Augusta, Ga. – Tiger Woods and the Masters should have been embarrassed on Saturday. Neither seems capable of that emotion.
Perhaps the greatest golfer ever and the greatest golf tournament in existence should have held themselves to higher standards.
The tournament should have recognized Woods’ rules violation during the second round, then should have intervened before Woods could sign his scorecard. Woods should have displayed a golfing form of honor by withdrawing when he realized he broke the rules while attempting to give himself a competitive advantage, even if his mistake was honest.
Instead, the Masters invoked a rule that shouldn’t necessarily apply to obvious mistakes like the one Woods made, to allow him to remain in the tournament with a two-shot penalty. By the end of Saturday, Woods stood four behind the lead, with a chance to win a tainted major.
“Under the rules of golf, I can play,” Woods said.
While the Masters and Woods adhered to the letter of the rules, the series of events made Augusta National smell about as bad as it does when the groundskeepers spread fertilizer to soak up a heavy rain, especially when the efforts to salvage Woods’ eligibility came one day after the tourney penalized a 14-year-old for slow play on a day filled with slow players.
Don’t take my word for it. Take it from one of golf’s most respected elders.
“I’m a pro now, since ’89,” said Ernie Els. “I’ve never seen a guy sign for a scorecard and then come back and play the next day after a rules infringement. It’s as simple as that. Nothing against nobody. The rules of the game is there, and it’s always been there, and this has never happened.”
Zach Johnson, who won the Masters in 2007, said: “Taking yourself out of the tournament is definitely an option. To formulate an opinion, I would like to understand what sequentially happened. I’d like to hope that any and all of my peers, if they knowingly or unknowingly violated the rules, would do what they feel is necessary to protect the field.”
What sequentially happened was this: Woods, playing the 15th hole on Friday, hit his third shot off the flagstick and into the water. When he dropped his ball for his next shot, he did not obey the rules that require him to drop as near as possible to his previous position. He dropped a couple of yards behind his previous divot, and on an incorrect line.
In most sports, he would have been excused or even commended for seeking an advantage.
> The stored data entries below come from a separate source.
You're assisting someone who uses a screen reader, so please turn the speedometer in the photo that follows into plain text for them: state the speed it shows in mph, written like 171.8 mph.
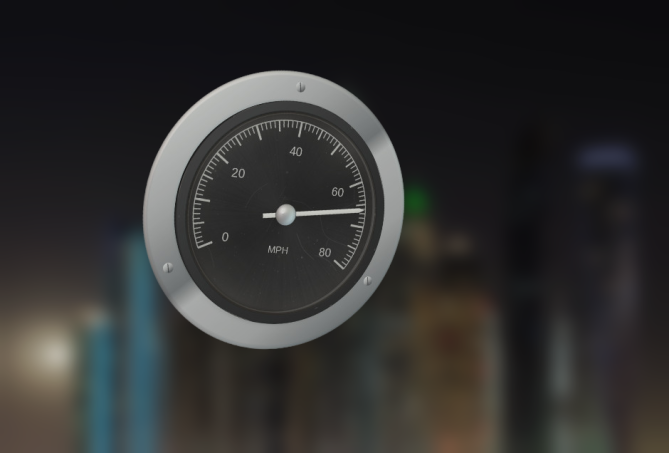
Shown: 66 mph
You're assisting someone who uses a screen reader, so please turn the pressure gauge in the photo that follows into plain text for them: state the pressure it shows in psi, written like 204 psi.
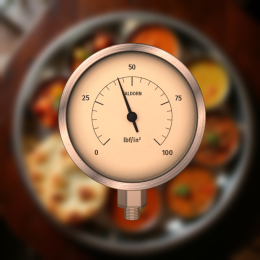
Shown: 42.5 psi
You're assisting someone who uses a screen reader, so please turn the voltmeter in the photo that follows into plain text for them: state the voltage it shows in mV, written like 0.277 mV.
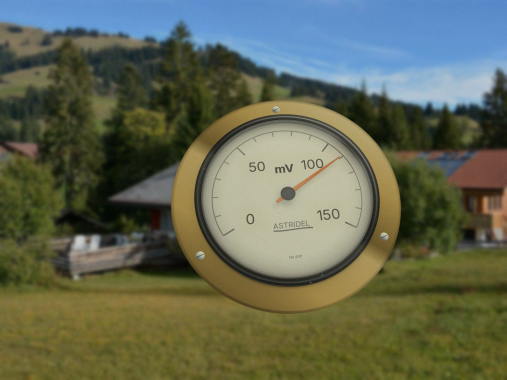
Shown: 110 mV
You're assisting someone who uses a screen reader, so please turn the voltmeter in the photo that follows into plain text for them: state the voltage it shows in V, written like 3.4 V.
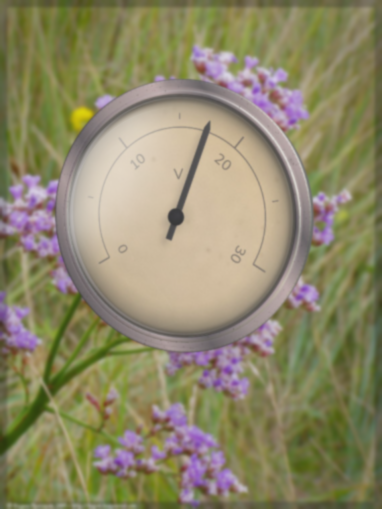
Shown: 17.5 V
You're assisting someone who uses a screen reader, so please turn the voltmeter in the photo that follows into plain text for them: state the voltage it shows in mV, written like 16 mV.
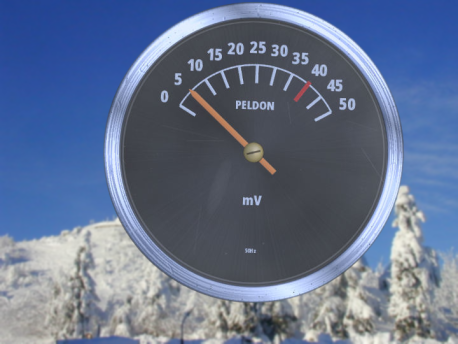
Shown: 5 mV
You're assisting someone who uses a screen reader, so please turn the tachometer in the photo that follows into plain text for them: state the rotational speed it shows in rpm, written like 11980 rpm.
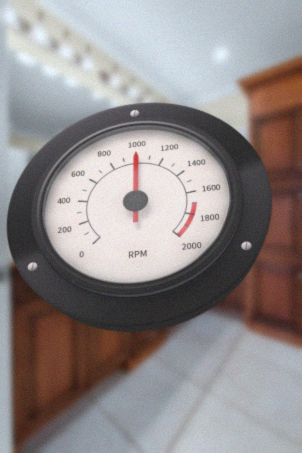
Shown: 1000 rpm
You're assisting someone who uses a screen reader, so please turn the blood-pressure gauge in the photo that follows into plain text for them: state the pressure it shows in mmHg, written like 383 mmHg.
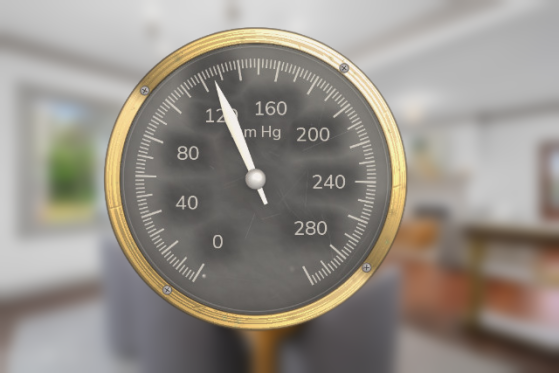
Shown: 126 mmHg
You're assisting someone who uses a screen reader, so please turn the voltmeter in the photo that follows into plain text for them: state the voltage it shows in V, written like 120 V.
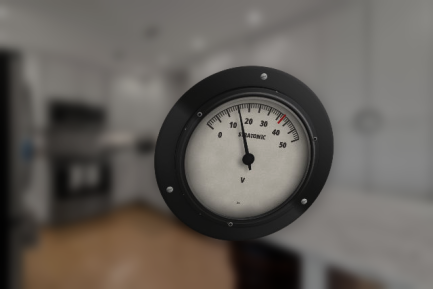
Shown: 15 V
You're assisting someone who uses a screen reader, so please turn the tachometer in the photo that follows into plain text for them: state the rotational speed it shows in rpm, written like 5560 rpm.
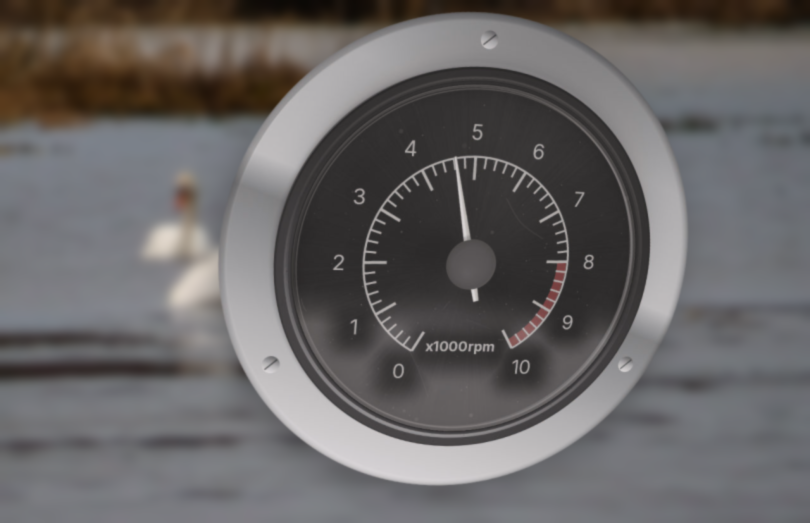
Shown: 4600 rpm
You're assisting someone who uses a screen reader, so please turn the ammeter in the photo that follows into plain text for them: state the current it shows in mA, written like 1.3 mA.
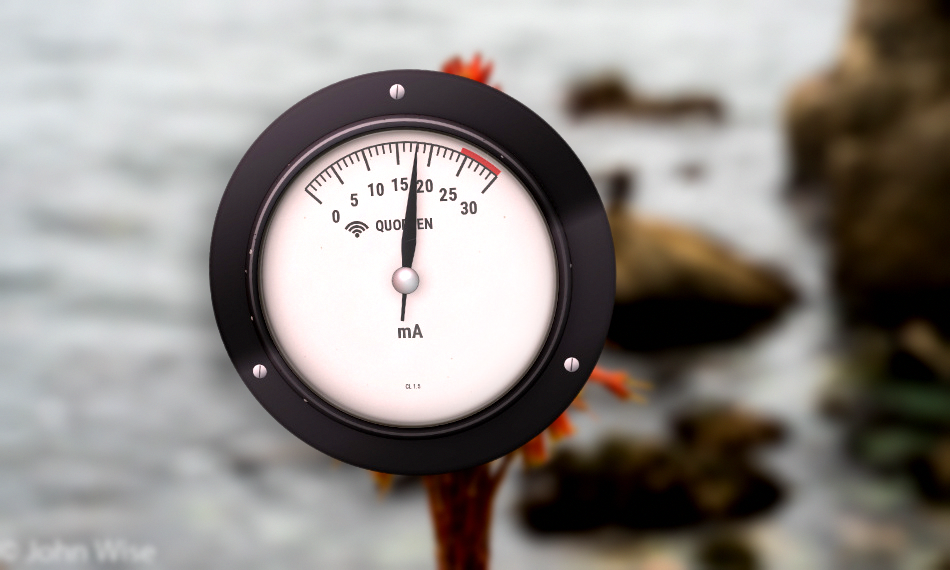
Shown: 18 mA
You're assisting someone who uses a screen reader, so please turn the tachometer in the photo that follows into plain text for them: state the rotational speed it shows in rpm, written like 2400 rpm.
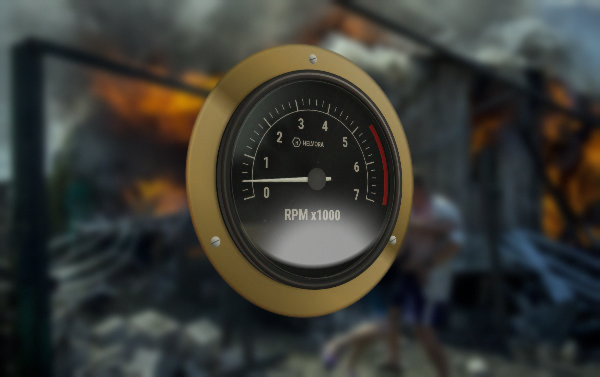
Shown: 400 rpm
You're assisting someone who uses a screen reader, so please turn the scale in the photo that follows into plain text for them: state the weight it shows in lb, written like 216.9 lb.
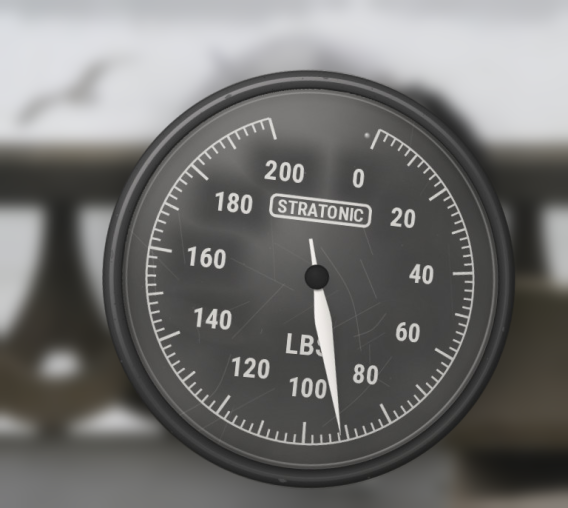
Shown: 92 lb
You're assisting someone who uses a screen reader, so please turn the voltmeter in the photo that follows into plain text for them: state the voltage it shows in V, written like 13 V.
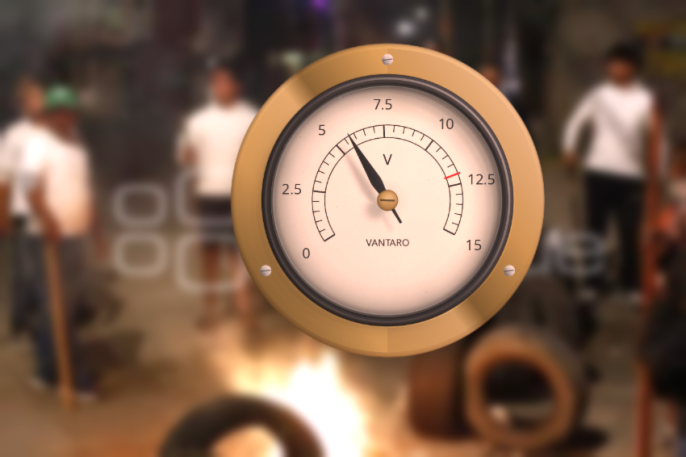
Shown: 5.75 V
Golf is not like any other sport. Golfers pride themselves on calling penalties on themselves, and in golf ignorance of the rules is not an excuse. Woods could have called over a rules official but declined to.
He dropped his ball in a different place to gain an advantage on his next shot, and admitted that in a postround interview.
There are a dozen things wrong with this scenario and the way golf rules are applied. Tournament officials should have recognized Woods’ mistake before a television viewer called it in. Major championships should not be affected by phone calls. Golf’s rulebook is ridiculously long and impenetrable.
What matters is the spirit of the rules that govern a sport based on the honor code, and the spirit of the rules contends that if a player breaks a rule while seeking an advantage, he is disqualified. Saturday, the Masters let Woods off the hook and Woods accepted the charity.
If Woods wins on Sunday and winds up with 19 majors, breaking Jack Nickaus’ record, his achievement will deserve an asterisk.
“Disqualification, this morning, was not even on the table,” said Fred Ridley, the chairman of competition committee.
Friday afternoon, after signing his scorecard, Woods was asked about 14-year-old Guan Tianlang being penalized for slow play. Woods said, “Rules are rules.”
Saturday, Guan proved wiser than Woods or the Masters. Asked what he thought of Woods’ penalty, he said, “I think that rules are rules.”